Page MenuHomePhabricator

Create a dashboard or alerts or something for the rate of errors in various uploading tools, and rate of completed uploads using various uploading tools
Closed, DeclinedPublic

Description

The current state of upload tools is that we at Multimedia do not know that something is horribly broken until someone nicely points it out to us. This is terrible. We should be alerted about things like no cross-wiki uploads coming through (T132612) or a new error message popping up in large numbers (T130238).

Event Timeline

MarkTraceur moved this task from Untriaged to Next up on the Multimedia board.
MarkTraceur subscribed.

I believe we've spoken about this at some length - namely, I pointed out that it's entirely possible (if not likely) that uploads from a certain tool might stop for totally innocent reasons - like on-wiki admins directing people to another tool, or whatever. But, I like the principle, as long as the thresholds are appropriate and the notifications aren't too blaring or constant.

Perhaps we could have an IRC bot, for example, that checks every 30 minutes (or less often?) for the state of uploads on the cluster. If it's, let's say, two standard deviations below the mean for the past hour, then raise a warning in the -multimedia channel. I don't think filing a Phabricator task would be useful or appropriate. But we could do this for different tools fairly easily (CWUs are tagged, UploadWizard has a particular edit summary), and we could compare those results to the total uploads to determine if the entire upload system is down, or if it's just one tool, or a couple of tools that use the same library.

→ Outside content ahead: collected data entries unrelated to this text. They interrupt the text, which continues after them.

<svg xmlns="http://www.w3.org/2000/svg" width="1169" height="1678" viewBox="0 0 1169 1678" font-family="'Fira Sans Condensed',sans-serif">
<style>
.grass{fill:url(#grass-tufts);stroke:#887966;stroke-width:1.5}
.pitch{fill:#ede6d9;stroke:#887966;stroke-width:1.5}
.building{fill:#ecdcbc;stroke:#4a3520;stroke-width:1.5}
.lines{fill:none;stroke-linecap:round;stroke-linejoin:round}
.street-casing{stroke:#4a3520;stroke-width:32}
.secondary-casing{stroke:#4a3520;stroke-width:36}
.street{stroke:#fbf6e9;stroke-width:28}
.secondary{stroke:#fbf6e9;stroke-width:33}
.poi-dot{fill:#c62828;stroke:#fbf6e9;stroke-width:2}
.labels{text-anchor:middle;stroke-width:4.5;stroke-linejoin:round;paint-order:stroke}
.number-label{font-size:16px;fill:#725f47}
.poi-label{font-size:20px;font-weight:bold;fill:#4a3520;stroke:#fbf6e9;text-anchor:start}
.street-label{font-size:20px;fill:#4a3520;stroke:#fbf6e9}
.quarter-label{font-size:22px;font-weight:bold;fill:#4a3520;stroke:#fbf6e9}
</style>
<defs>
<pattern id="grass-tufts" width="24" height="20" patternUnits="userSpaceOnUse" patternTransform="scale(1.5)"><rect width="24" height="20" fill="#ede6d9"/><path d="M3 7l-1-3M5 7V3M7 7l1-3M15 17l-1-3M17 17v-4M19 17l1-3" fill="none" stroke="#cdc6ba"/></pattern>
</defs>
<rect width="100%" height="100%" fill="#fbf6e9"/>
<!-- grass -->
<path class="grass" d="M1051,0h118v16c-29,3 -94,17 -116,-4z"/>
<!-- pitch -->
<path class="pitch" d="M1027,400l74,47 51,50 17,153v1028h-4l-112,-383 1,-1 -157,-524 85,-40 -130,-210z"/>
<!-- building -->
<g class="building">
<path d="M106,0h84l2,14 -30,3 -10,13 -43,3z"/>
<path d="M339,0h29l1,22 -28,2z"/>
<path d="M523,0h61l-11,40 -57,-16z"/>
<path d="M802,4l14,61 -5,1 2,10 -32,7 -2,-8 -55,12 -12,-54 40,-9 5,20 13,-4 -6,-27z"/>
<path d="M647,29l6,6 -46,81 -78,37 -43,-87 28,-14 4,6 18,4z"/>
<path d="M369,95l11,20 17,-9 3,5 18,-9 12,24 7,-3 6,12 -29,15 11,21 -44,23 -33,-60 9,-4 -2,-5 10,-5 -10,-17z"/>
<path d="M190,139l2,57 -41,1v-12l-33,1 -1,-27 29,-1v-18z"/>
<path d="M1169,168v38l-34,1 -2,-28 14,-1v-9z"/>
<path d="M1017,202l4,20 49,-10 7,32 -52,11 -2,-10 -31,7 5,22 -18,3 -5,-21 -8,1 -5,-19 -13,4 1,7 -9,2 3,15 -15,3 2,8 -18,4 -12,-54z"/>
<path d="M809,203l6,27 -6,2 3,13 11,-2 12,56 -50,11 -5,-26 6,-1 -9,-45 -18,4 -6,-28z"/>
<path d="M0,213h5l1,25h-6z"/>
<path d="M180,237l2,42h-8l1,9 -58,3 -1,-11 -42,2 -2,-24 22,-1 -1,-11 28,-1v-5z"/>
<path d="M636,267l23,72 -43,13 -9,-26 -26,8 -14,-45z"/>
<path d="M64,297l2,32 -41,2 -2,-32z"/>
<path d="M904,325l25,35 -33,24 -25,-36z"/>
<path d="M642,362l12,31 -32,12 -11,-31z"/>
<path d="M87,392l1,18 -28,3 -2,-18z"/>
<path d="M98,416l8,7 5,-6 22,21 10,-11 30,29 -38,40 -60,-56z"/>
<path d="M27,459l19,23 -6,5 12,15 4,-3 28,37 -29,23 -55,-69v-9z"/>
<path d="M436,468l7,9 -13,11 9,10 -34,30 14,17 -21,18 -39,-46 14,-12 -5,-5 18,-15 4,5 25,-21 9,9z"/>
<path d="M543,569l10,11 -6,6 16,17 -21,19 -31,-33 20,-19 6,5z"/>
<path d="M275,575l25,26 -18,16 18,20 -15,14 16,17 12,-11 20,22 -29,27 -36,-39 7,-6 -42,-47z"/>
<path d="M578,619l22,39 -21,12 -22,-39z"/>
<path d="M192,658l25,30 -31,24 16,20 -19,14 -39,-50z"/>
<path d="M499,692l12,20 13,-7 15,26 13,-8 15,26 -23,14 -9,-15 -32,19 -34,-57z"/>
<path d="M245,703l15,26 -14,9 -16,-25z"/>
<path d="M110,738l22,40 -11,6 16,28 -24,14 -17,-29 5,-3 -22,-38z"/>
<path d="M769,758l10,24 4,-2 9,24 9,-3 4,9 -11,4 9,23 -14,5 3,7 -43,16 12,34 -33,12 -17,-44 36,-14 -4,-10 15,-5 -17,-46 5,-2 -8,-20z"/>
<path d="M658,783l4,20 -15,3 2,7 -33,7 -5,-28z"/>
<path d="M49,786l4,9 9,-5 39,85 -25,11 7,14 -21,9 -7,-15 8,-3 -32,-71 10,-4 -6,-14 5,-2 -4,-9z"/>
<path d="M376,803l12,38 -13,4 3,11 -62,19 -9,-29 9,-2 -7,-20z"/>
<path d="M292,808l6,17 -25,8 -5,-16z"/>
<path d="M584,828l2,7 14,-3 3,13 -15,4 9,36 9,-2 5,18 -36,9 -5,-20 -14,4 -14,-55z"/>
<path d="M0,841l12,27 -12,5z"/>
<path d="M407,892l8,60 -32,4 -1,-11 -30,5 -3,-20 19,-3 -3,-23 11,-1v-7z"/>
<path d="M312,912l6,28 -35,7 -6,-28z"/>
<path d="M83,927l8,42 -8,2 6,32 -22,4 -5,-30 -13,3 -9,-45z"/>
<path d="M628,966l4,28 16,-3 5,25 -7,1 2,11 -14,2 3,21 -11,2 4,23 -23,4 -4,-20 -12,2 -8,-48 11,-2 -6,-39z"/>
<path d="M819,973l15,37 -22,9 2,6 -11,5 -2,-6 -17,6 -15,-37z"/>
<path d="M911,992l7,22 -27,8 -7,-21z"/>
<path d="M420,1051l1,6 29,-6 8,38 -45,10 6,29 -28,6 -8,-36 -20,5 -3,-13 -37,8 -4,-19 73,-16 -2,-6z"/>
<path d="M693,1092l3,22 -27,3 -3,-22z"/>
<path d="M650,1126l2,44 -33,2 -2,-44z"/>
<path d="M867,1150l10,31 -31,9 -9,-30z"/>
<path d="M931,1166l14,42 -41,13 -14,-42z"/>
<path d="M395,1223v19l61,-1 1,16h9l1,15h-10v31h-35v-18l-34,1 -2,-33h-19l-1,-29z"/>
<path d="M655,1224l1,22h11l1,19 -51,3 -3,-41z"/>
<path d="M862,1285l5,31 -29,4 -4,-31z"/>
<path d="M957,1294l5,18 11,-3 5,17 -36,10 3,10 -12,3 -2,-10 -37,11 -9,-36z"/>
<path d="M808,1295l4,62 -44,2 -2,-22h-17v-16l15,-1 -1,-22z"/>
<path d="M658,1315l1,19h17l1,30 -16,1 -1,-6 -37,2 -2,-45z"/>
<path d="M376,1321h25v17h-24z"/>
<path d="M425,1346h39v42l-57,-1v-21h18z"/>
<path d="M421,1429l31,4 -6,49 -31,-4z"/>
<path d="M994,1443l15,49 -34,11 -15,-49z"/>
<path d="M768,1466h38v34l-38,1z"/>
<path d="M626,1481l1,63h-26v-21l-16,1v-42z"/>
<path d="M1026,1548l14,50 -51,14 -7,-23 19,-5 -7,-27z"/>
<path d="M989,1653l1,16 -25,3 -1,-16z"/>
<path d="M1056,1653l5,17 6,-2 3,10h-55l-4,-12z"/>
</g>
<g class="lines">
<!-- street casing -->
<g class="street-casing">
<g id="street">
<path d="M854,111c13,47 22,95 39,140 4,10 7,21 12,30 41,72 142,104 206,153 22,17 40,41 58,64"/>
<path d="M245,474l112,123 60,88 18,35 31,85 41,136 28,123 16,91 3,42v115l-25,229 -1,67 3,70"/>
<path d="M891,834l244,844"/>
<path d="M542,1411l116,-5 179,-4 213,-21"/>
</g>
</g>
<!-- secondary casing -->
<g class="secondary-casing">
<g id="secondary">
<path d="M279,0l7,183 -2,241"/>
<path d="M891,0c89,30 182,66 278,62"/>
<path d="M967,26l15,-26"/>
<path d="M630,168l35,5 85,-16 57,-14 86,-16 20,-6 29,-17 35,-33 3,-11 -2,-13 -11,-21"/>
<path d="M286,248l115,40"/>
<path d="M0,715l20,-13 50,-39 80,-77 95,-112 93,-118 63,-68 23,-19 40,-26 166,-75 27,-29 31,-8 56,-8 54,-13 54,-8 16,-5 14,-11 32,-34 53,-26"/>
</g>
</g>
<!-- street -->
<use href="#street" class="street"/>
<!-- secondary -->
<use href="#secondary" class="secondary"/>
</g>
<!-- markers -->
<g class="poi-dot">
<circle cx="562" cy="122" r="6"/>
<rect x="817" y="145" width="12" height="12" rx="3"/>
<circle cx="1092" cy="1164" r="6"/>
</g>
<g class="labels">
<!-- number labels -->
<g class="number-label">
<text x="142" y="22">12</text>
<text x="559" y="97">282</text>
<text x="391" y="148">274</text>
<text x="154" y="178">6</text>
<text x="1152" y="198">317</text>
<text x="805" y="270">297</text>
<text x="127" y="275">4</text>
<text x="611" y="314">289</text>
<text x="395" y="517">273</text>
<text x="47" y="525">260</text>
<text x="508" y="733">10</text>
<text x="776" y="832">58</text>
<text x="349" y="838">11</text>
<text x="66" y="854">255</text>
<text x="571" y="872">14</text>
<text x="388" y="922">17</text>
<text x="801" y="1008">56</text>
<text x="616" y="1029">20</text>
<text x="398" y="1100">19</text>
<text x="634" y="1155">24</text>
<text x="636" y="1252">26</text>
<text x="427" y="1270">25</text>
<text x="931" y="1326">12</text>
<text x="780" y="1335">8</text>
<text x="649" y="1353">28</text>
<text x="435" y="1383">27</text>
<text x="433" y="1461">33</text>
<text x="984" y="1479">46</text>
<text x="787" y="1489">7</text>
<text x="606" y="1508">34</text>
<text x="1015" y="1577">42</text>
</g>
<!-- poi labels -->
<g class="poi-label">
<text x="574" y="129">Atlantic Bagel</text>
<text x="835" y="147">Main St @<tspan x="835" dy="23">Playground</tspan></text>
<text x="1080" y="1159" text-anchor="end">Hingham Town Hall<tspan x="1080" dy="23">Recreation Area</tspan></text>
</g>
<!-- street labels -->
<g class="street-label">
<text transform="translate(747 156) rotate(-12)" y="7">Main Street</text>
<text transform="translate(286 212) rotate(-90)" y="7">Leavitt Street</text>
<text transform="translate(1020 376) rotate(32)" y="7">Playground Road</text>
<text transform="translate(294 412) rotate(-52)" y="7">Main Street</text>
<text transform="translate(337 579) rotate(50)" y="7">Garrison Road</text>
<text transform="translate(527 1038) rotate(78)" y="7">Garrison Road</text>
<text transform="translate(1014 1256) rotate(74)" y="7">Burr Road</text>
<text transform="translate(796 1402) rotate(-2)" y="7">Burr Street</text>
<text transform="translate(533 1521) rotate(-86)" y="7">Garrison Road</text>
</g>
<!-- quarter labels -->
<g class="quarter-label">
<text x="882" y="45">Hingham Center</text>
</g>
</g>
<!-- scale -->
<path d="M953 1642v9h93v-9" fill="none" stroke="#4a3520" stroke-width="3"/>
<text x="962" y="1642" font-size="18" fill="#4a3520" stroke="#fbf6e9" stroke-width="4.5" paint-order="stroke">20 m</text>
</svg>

I'm prioritising as "high" because I'd like to see this happen, but I think this will naturally sink to "normal" if we don't get to it in the next month or so. I believe it might be useful to do this at the dev summit.

MarkTraceur lowered the priority of this task from High to Medium.May 30 2017, 3:10 PM
dr0ptp4kt raised the priority of this task from Medium to Needs Triage.Aug 28 2017, 4:46 PM
dr0ptp4kt moved this task from Next up to Product owner backlog on the Multimedia board.

@matmarex: Do you know if there is any existing team or project tag which still cares about this task, or is this task just invalid these days?